We fully expect to occupy the LR positions here, we have ridden further and also in January, but our rides of this sort of distance tend to be more leisurely paced with longer breaks, than the time constraints of Audax.

Looking forward to starting our Audax campaign though.


----------



## Scoosh (29 Nov 2015)

Kestevan said:


> Just a little concerned about the amount of climbing involved....Not sure I'll be able to handle such extreme elevation changes.


 I can hardly ride to the shops and back with elevation like that !


----------



## DCLane (2 Jan 2016)

For those riding it I should be on my blue Ridgeback that I rode PBP on. It'll be a soggy day unless you get round quick.


----------



## ColinJ (2 Jan 2016)

The audax page say it is 103 km in length but RideWithGps only makes it 95.4 km - that is a BIG difference!


----------



## Rob and Alison (2 Jan 2016)

Colin, the gpx file sent out by the organiser gives a different distance to the one linked from the AUK page to ridewithgps. Although we think that still gives a discrepancy!
We will see.

DCLane we will be on our Galaxy's as per the pic herewith. Do try to say hello at the start - that is likely to be the only time we will see you!

We think we are ready and, while Alison is a little nervous, we are really looking forward to our first taste of Audax, even if it seems likely to have a soggy finale.


----------



## DCLane (3 Jan 2016)

Rode this today; went out quick to avoid the rain and (almost) missed it finishing at 12.30pm: https://www.strava.com/activities/462049873

I _think_ I said hello to you @Rob and Alison on my way back from the first control - not sure. Either way hopefully you enjoyed the event.

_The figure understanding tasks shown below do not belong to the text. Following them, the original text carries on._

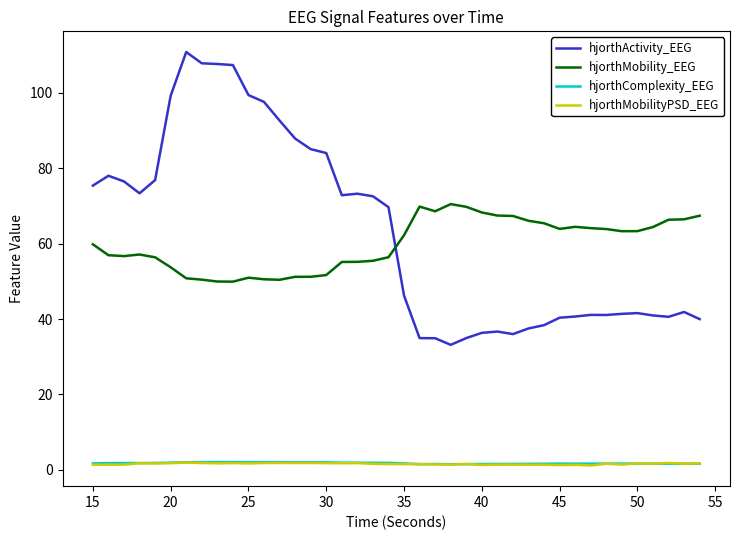

Does the chart display data point markers on the line(s)?

No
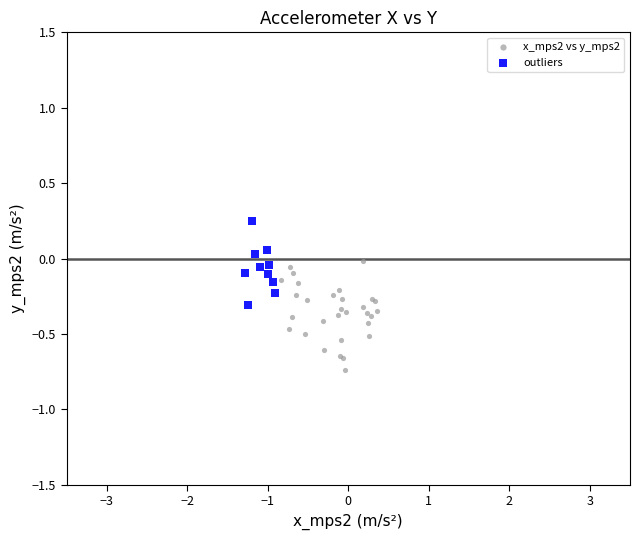

Which series contains the lowest Y value?

x_mps2 vs y_mps2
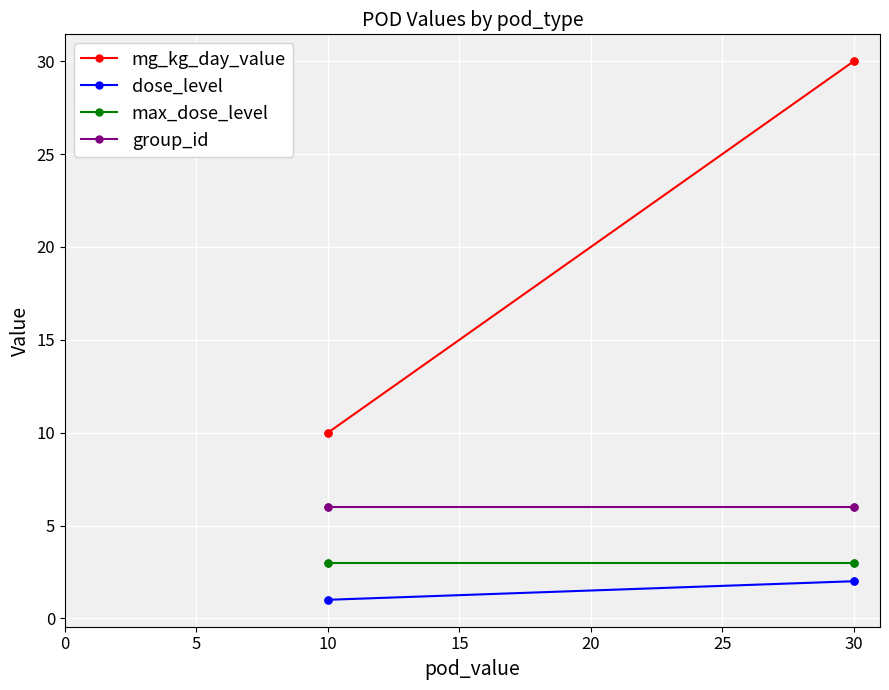

True or false: max_dose_level and group_id cross at least once.

False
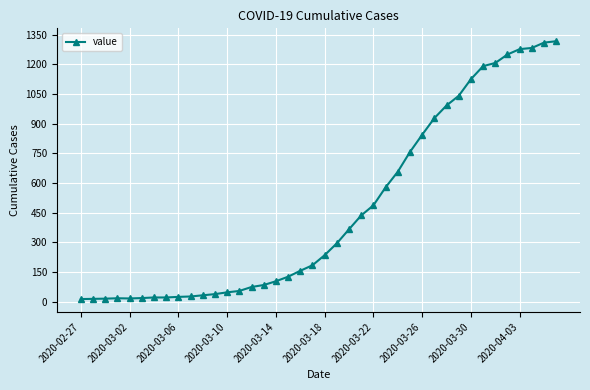

What is the difference between the second highest and second lowest values?

1296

Sorry if I missed other CC'ers too; I was shifting!


----------



## Kestevan (3 Jan 2016)

Didn't miss the rain.. Could have done with a canoe for the last 15K.

Not helped by the fact that after getting back to the cafe found it was only 95K. Had to ride round the industrial estates a couple of times in order to do the ton...

Nice timing though. As I was pulling into the carpark at the end, rear mech hanger decided to disintegrate and mech tried to climb through the wheel. No real damage but a pita.


----------



## ColinJ (3 Jan 2016)

Kestevan said:


> Not helped by the fact that after getting back to the cafe found it was only 95K. Had to ride round the industrial estates a couple of times in order to do the ton...


Er ...


ColinJ said:


> The audax page say it is 103 km in length but RideWithGps only makes it 95.4 km - that is a BIG difference!


----------



## Kestevan (3 Jan 2016)

Not a BIG difference.... Just 3 times round the distribution centre


----------



## ColinJ (3 Jan 2016)

Kestevan said:


> Not a BIG difference.... Just 3 times round the distribution centre


Not BIG in the great scheme of things, but about 8% short of the published distance is a pretty big discrepancy! They must have chopped a sizeable chunk out of the original route to lose that distance.


----------